Exercise materials START

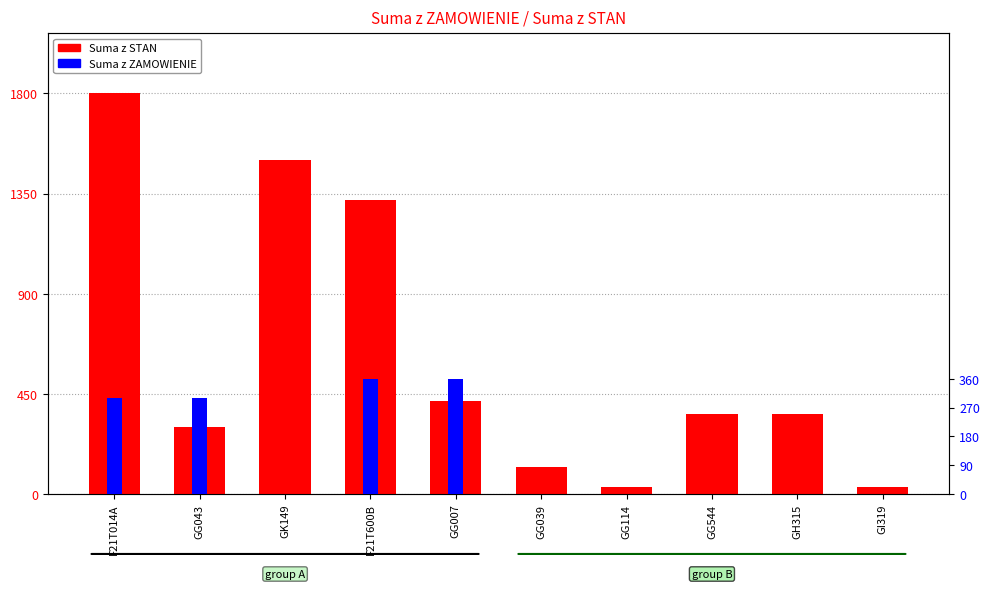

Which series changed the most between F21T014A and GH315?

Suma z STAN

Exercise materials END
Exercise materials START

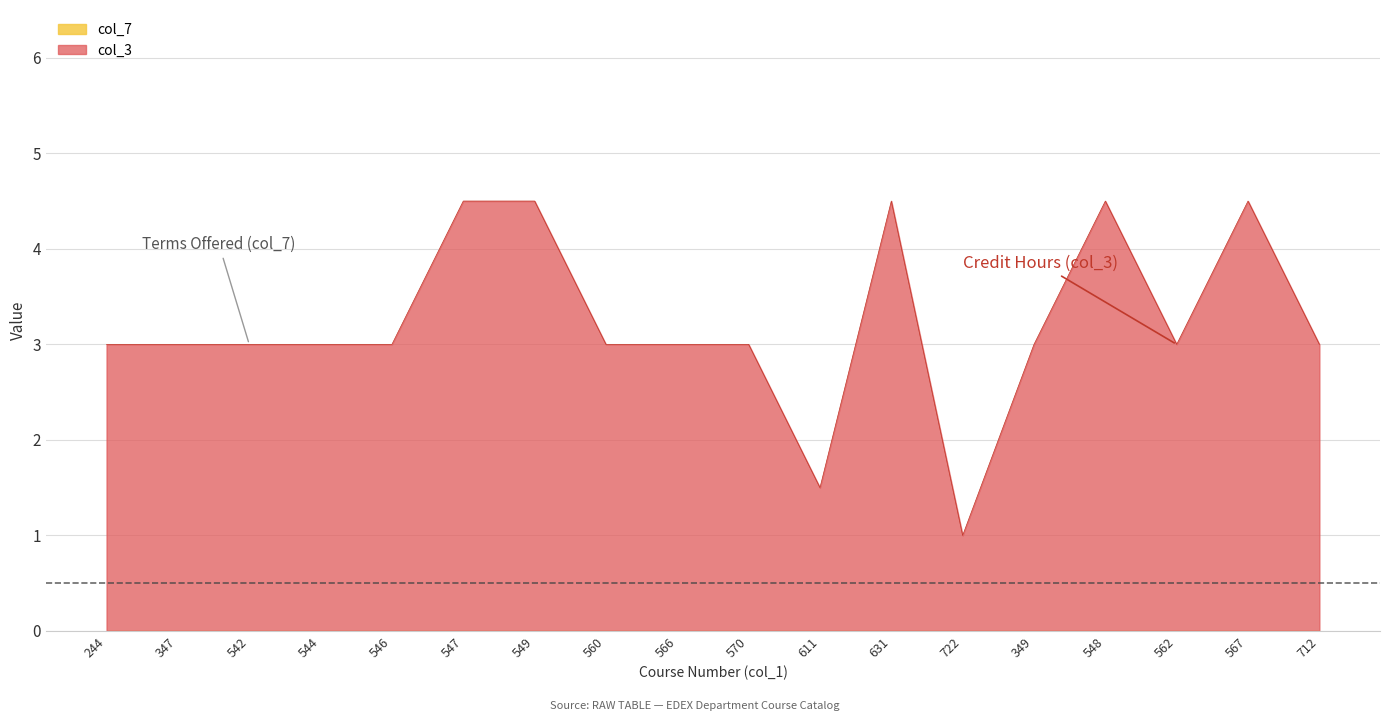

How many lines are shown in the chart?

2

Exercise materials END
Exercise materials START

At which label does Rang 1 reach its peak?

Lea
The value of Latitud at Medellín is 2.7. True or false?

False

Exercise materials END

- **What the task asks**: Find every line in the three blocks above that contains the word "Latitud", and copy each one. Uppercase and lowercase must match.

- **Answer for this exercise**:
The value of Latitud at Medellín is 2.7. True or false?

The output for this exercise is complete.